* _REQUEST_: Repeat the entries exactly, and do not carry the pictures over.

* _RECORDS SUPPLIED_:
========================================================================

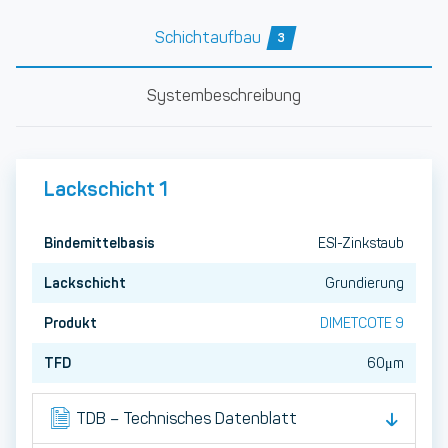
Schichtaufbau
3
Systembeschreibung
Lackschicht 1
Bindemittelbasis
ESI-Zinkstaub
Lackschicht
Grundierung
Produkt
DIMETCOTE 9
TFD
60μm
TDB – Technisches Datenblatt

========================================================================

* _ANSWER TO THIS EXERCISE_:
Schichtaufbau
3
Systembeschreibung
Lackschicht 1
Bindemittelbasis
ESI-Zinkstaub
Lackschicht
Grundierung
Produkt
DIMETCOTE 9
TFD
60μm
TDB – Technisches Datenblatt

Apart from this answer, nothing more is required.